• [Source records]:
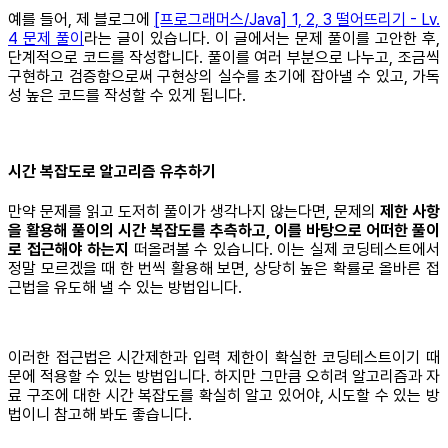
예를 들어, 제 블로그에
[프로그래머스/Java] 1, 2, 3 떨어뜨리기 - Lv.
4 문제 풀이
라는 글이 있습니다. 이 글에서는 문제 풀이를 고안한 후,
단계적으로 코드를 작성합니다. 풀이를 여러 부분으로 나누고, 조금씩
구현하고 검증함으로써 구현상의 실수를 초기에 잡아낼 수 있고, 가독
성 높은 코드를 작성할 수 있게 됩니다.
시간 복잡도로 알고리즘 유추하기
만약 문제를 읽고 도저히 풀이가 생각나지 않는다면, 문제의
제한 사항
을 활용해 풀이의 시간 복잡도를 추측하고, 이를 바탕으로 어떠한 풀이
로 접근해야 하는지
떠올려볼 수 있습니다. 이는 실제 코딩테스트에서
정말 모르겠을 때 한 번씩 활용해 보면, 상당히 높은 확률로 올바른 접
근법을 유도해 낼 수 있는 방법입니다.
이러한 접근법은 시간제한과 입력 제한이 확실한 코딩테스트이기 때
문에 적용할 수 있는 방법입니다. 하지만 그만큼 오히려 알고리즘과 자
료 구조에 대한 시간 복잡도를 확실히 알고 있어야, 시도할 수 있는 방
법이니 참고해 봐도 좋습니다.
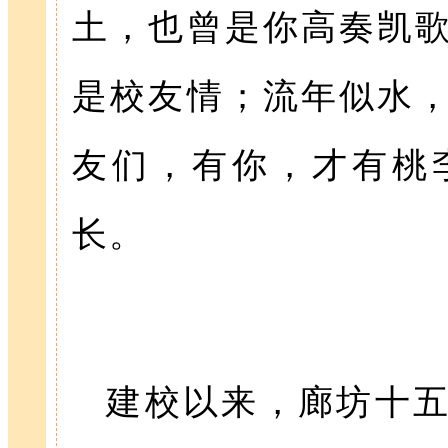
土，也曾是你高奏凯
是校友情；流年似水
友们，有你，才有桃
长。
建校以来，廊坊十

• [Try it]: Locate all lines in the listing above with the word "있습니다". Copy them.

• [Output for this exercise]:
라는 글이 있습니다. 이 글에서는 문제 풀이를 고안한 후,
떠올려볼 수 있습니다. 이는 실제 코딩테스트에서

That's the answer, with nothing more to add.